Problem to solve: Only the records, repeated exactly, should make up the response.

[Collected data entries]
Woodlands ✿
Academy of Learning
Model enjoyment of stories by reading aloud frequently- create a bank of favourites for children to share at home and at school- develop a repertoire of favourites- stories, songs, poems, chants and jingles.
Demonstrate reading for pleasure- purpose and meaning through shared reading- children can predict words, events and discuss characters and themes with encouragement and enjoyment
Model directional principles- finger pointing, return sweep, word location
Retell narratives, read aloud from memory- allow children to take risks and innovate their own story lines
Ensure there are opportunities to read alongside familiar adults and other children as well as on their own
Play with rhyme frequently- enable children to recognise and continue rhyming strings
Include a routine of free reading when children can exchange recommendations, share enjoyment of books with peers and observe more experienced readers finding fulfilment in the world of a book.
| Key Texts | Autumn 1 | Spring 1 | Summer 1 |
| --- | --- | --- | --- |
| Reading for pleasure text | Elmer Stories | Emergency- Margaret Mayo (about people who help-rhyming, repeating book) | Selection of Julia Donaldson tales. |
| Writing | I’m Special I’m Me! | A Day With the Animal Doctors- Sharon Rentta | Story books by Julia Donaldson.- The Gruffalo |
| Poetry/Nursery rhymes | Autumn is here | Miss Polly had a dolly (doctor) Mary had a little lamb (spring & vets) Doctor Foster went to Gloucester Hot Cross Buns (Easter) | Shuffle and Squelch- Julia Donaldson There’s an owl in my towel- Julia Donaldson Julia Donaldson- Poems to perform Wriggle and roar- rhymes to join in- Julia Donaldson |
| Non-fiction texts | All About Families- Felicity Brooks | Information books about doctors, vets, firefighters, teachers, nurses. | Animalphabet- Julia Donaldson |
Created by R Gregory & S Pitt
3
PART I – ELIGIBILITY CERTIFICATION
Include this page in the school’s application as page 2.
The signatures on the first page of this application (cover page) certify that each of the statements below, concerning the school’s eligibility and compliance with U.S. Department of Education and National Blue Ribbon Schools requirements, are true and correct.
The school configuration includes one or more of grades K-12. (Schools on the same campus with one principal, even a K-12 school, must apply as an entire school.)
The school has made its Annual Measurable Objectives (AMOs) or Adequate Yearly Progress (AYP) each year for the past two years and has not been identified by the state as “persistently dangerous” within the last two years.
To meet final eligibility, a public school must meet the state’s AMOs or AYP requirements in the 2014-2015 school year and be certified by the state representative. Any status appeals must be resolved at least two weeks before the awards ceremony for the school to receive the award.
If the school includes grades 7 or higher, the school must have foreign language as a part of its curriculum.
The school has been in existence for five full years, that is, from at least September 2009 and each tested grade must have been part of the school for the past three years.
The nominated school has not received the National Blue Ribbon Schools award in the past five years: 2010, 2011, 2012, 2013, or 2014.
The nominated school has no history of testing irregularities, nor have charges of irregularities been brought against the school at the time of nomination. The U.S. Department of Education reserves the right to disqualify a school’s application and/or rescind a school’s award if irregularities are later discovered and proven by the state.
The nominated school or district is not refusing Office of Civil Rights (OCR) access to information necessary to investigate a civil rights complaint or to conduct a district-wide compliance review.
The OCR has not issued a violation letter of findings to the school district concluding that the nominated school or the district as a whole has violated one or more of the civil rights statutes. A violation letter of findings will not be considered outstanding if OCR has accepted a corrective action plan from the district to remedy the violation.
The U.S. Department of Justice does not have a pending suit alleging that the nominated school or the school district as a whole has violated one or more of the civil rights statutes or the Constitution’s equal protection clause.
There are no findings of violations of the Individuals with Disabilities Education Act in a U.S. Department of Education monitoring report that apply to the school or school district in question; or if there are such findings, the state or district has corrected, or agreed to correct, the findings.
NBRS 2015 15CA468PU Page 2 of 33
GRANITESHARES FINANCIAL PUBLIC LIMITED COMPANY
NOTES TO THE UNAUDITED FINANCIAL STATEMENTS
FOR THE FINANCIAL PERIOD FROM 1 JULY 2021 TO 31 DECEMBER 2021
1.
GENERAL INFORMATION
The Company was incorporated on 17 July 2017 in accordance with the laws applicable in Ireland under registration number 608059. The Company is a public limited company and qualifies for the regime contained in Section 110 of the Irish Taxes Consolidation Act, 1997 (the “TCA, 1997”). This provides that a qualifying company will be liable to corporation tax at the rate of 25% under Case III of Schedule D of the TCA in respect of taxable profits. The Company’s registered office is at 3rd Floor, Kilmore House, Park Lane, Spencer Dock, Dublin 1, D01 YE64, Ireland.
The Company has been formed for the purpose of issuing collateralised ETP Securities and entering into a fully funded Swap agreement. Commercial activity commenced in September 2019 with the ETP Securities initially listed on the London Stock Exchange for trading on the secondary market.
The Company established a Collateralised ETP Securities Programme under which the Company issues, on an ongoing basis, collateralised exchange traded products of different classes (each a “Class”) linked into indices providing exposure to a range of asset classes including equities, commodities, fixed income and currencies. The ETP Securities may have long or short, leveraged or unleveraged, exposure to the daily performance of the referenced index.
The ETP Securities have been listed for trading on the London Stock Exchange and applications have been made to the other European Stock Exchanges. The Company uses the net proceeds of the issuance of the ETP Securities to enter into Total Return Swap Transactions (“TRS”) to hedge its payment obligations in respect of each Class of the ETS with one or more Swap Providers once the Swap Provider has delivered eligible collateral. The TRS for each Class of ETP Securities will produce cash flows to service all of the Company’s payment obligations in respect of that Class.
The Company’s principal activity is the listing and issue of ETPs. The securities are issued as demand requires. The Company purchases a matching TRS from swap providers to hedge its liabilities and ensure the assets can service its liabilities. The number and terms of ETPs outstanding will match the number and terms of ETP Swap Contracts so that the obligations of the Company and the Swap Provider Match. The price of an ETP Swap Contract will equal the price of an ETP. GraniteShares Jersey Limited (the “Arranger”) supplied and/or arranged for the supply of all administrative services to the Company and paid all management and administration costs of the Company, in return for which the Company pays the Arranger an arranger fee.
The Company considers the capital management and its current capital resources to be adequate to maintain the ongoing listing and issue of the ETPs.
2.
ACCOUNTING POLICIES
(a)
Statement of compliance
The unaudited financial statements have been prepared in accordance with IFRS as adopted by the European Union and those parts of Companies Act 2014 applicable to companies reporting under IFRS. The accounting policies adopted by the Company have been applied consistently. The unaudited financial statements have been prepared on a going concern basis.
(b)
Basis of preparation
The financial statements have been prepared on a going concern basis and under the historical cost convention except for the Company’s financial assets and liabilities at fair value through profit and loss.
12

Reply to the task:
Woodlands ✿
Academy of Learning
Model enjoyment of stories by reading aloud frequently- create a bank of favourites for children to share at home and at school- develop a repertoire of favourites- stories, songs, poems, chants and jingles.
Demonstrate reading for pleasure- purpose and meaning through shared reading- children can predict words, events and discuss characters and themes with encouragement and enjoyment
Model directional principles- finger pointing, return sweep, word location
Retell narratives, read aloud from memory- allow children to take risks and innovate their own story lines
Ensure there are opportunities to read alongside familiar adults and other children as well as on their own
Play with rhyme frequently- enable children to recognise and continue rhyming strings
Include a routine of free reading when children can exchange recommendations, share enjoyment of books with peers and observe more experienced readers finding fulfilment in the world of a book.
| Key Texts | Autumn 1 | Spring 1 | Summer 1 |
| --- | --- | --- | --- |
| Reading for pleasure text | Elmer Stories | Emergency- Margaret Mayo (about people who help-rhyming, repeating book) | Selection of Julia Donaldson tales. |
| Writing | I’m Special I’m Me! | A Day With the Animal Doctors- Sharon Rentta | Story books by Julia Donaldson.- The Gruffalo |
| Poetry/Nursery rhymes | Autumn is here | Miss Polly had a dolly (doctor) Mary had a little lamb (spring & vets) Doctor Foster went to Gloucester Hot Cross Buns (Easter) | Shuffle and Squelch- Julia Donaldson There’s an owl in my towel- Julia Donaldson Julia Donaldson- Poems to perform Wriggle and roar- rhymes to join in- Julia Donaldson |
| Non-fiction texts | All About Families- Felicity Brooks | Information books about doctors, vets, firefighters, teachers, nurses. | Animalphabet- Julia Donaldson |
Created by R Gregory & S Pitt
3
PART I – ELIGIBILITY CERTIFICATION
Include this page in the school’s application as page 2.
The signatures on the first page of this application (cover page) certify that each of the statements below, concerning the school’s eligibility and compliance with U.S. Department of Education and National Blue Ribbon Schools requirements, are true and correct.
The school configuration includes one or more of grades K-12. (Schools on the same campus with one principal, even a K-12 school, must apply as an entire school.)
The school has made its Annual Measurable Objectives (AMOs) or Adequate Yearly Progress (AYP) each year for the past two years and has not been identified by the state as “persistently dangerous” within the last two years.
To meet final eligibility, a public school must meet the state’s AMOs or AYP requirements in the 2014-2015 school year and be certified by the state representative. Any status appeals must be resolved at least two weeks before the awards ceremony for the school to receive the award.
If the school includes grades 7 or higher, the school must have foreign language as a part of its curriculum.
The school has been in existence for five full years, that is, from at least September 2009 and each tested grade must have been part of the school for the past three years.
The nominated school has not received the National Blue Ribbon Schools award in the past five years: 2010, 2011, 2012, 2013, or 2014.
The nominated school has no history of testing irregularities, nor have charges of irregularities been brought against the school at the time of nomination. The U.S. Department of Education reserves the right to disqualify a school’s application and/or rescind a school’s award if irregularities are later discovered and proven by the state.
The nominated school or district is not refusing Office of Civil Rights (OCR) access to information necessary to investigate a civil rights complaint or to conduct a district-wide compliance review.
The OCR has not issued a violation letter of findings to the school district concluding that the nominated school or the district as a whole has violated one or more of the civil rights statutes. A violation letter of findings will not be considered outstanding if OCR has accepted a corrective action plan from the district to remedy the violation.
The U.S. Department of Justice does not have a pending suit alleging that the nominated school or the school district as a whole has violated one or more of the civil rights statutes or the Constitution’s equal protection clause.
There are no findings of violations of the Individuals with Disabilities Education Act in a U.S. Department of Education monitoring report that apply to the school or school district in question; or if there are such findings, the state or district has corrected, or agreed to correct, the findings.
NBRS 2015 15CA468PU Page 2 of 33
GRANITESHARES FINANCIAL PUBLIC LIMITED COMPANY
NOTES TO THE UNAUDITED FINANCIAL STATEMENTS
FOR THE FINANCIAL PERIOD FROM 1 JULY 2021 TO 31 DECEMBER 2021
1.
GENERAL INFORMATION
The Company was incorporated on 17 July 2017 in accordance with the laws applicable in Ireland under registration number 608059. The Company is a public limited company and qualifies for the regime contained in Section 110 of the Irish Taxes Consolidation Act, 1997 (the “TCA, 1997”). This provides that a qualifying company will be liable to corporation tax at the rate of 25% under Case III of Schedule D of the TCA in respect of taxable profits. The Company’s registered office is at 3rd Floor, Kilmore House, Park Lane, Spencer Dock, Dublin 1, D01 YE64, Ireland.
The Company has been formed for the purpose of issuing collateralised ETP Securities and entering into a fully funded Swap agreement. Commercial activity commenced in September 2019 with the ETP Securities initially listed on the London Stock Exchange for trading on the secondary market.
The Company established a Collateralised ETP Securities Programme under which the Company issues, on an ongoing basis, collateralised exchange traded products of different classes (each a “Class”) linked into indices providing exposure to a range of asset classes including equities, commodities, fixed income and currencies. The ETP Securities may have long or short, leveraged or unleveraged, exposure to the daily performance of the referenced index.
The ETP Securities have been listed for trading on the London Stock Exchange and applications have been made to the other European Stock Exchanges. The Company uses the net proceeds of the issuance of the ETP Securities to enter into Total Return Swap Transactions (“TRS”) to hedge its payment obligations in respect of each Class of the ETS with one or more Swap Providers once the Swap Provider has delivered eligible collateral. The TRS for each Class of ETP Securities will produce cash flows to service all of the Company’s payment obligations in respect of that Class.
The Company’s principal activity is the listing and issue of ETPs. The securities are issued as demand requires. The Company purchases a matching TRS from swap providers to hedge its liabilities and ensure the assets can service its liabilities. The number and terms of ETPs outstanding will match the number and terms of ETP Swap Contracts so that the obligations of the Company and the Swap Provider Match. The price of an ETP Swap Contract will equal the price of an ETP. GraniteShares Jersey Limited (the “Arranger”) supplied and/or arranged for the supply of all administrative services to the Company and paid all management and administration costs of the Company, in return for which the Company pays the Arranger an arranger fee.
The Company considers the capital management and its current capital resources to be adequate to maintain the ongoing listing and issue of the ETPs.
2.
ACCOUNTING POLICIES
(a)
Statement of compliance
The unaudited financial statements have been prepared in accordance with IFRS as adopted by the European Union and those parts of Companies Act 2014 applicable to companies reporting under IFRS. The accounting policies adopted by the Company have been applied consistently. The unaudited financial statements have been prepared on a going concern basis.
(b)
Basis of preparation
The financial statements have been prepared on a going concern basis and under the historical cost convention except for the Company’s financial assets and liabilities at fair value through profit and loss.
12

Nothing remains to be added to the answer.